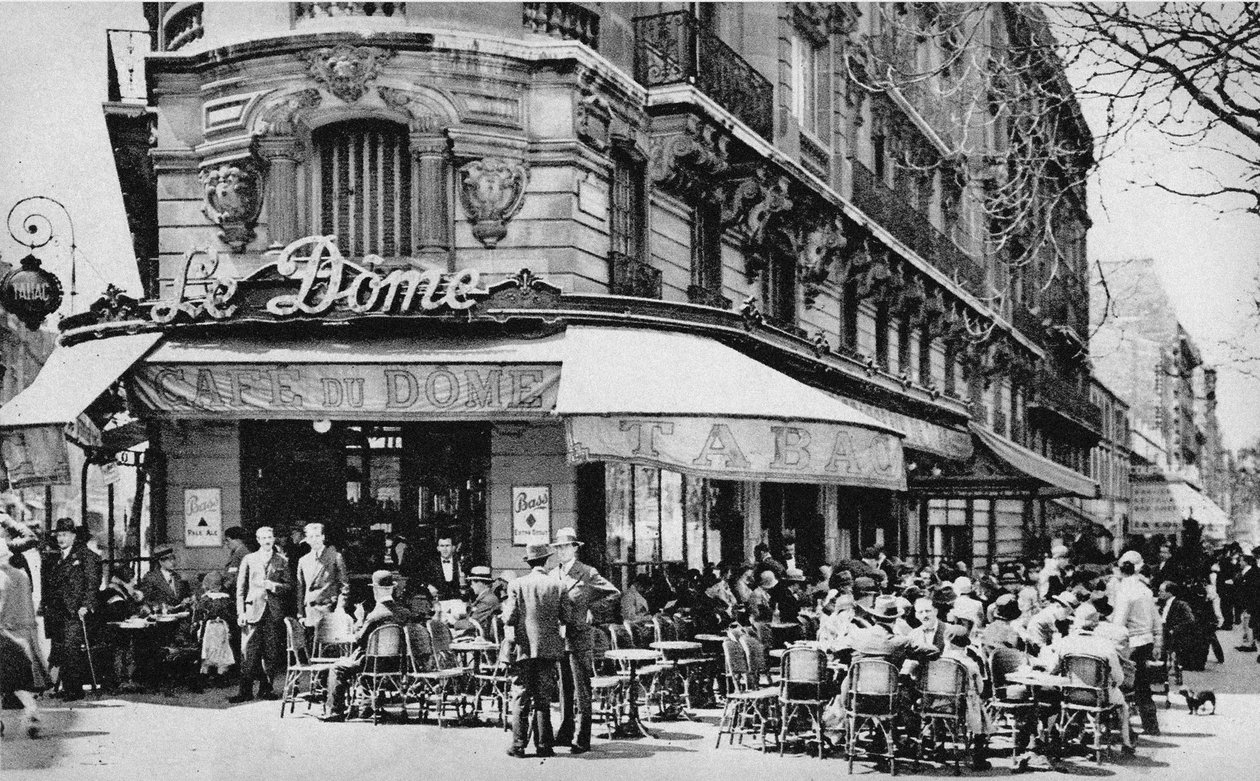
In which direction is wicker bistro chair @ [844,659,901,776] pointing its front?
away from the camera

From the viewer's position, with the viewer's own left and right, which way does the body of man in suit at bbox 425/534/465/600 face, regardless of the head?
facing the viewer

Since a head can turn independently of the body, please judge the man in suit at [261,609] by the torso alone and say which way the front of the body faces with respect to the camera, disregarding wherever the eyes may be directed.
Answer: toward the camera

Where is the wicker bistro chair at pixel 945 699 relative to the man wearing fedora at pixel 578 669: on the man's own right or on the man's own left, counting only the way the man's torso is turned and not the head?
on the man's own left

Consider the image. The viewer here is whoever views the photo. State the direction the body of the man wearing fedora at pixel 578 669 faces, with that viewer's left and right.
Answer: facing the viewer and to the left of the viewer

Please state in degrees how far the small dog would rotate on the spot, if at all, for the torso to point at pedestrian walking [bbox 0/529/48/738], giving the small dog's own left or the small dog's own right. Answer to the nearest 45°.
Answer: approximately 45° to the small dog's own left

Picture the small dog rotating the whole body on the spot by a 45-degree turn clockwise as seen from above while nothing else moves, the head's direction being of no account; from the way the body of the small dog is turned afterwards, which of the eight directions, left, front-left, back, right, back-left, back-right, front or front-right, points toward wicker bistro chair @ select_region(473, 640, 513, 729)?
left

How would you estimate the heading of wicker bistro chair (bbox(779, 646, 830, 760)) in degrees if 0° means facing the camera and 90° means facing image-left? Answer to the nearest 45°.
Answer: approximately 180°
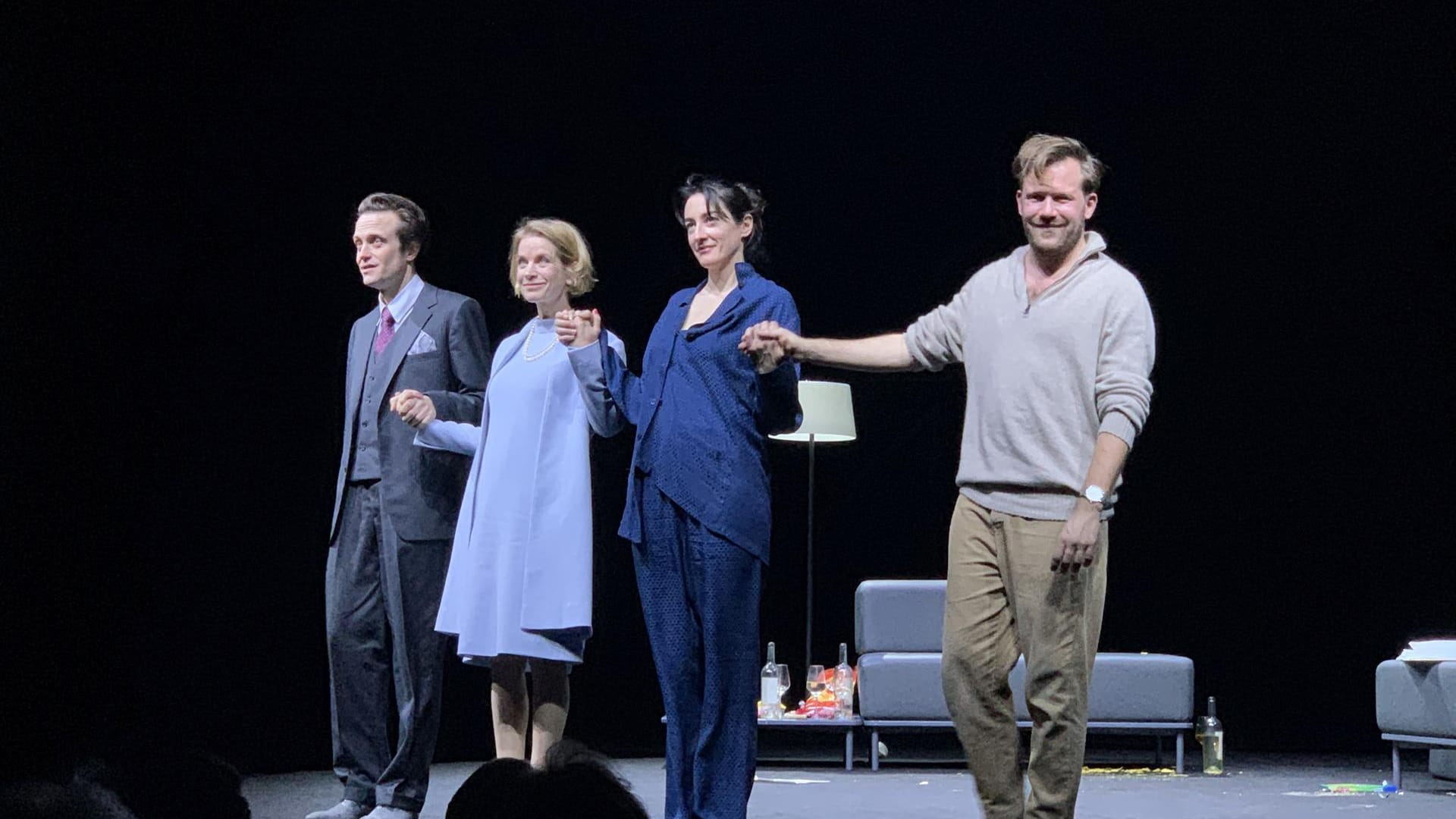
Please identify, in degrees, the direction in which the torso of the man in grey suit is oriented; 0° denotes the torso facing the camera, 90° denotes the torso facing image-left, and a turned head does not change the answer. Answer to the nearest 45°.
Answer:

════════════════════

YOUR GOAL
Arrange every line of the records above as a Markdown table with the columns Row and Line, numbering each row and omitting the blank lines. Leave the pictures out.

WRITTEN RESPONSE
| Row | Line |
|---|---|
| 1 | In which direction is wicker bistro chair @ [844,659,901,776] pointing its front? |
| 2 | away from the camera |
| 3 | From the viewer's position, with the viewer's own left and right, which way does the body of man in suit at bbox 425/534/465/600 face, regardless of the head? |
| 4 | facing the viewer |
| 5 | Since a head can turn independently of the body, please judge the man in suit at [261,609] by the torso alone and say which way the front of the body faces with respect to the camera, disregarding wherever the eyes may be directed. |
| 6 | Answer: toward the camera |
| 7 | Where is the wicker bistro chair at pixel 945 699 relative to the man wearing fedora at pixel 578 669: on the man's own right or on the man's own left, counting only the way the man's torso is turned and not the head? |
| 8 | on the man's own left |
| 9 | Consider the image. The viewer here is whoever views the photo. State the direction the body of the man wearing fedora at pixel 578 669 faces, with that viewer's left and right. |
| 10 | Answer: facing the viewer and to the left of the viewer |
| 11 | Please state in degrees how far the small dog would rotate on the spot, if at all, for the torso to point at pedestrian walking [bbox 0/529/48/738], giving the small dog's own left or the small dog's own right. Answer to the nearest 45°. |
| 12 | Answer: approximately 45° to the small dog's own left |
| 13 | Picture the small dog rotating the whole body on the spot by a 45-degree turn clockwise as seen from above while nothing else moves, the head's direction being of no account; from the way the body of the small dog is turned afterwards, which of the eight directions, left, front-left, back, right, back-left, back-right, front or front-right, points toward wicker bistro chair @ select_region(473, 640, 513, 729)? |
| 14 | left |
| 15 | How would you estimate the heading of wicker bistro chair (bbox(779, 646, 830, 760)) in degrees if 0° means facing the camera and 90° means facing image-left? Answer to the nearest 45°. |
| 16 | Answer: approximately 180° |
| 17 | Please identify, in degrees, the direction in which the torso of the man in grey suit is oriented; 0° denotes the torso facing the camera, 90° denotes the torso facing image-left, and a turned head does not change the answer. Answer to the nearest 45°. |
| 18 | Answer: |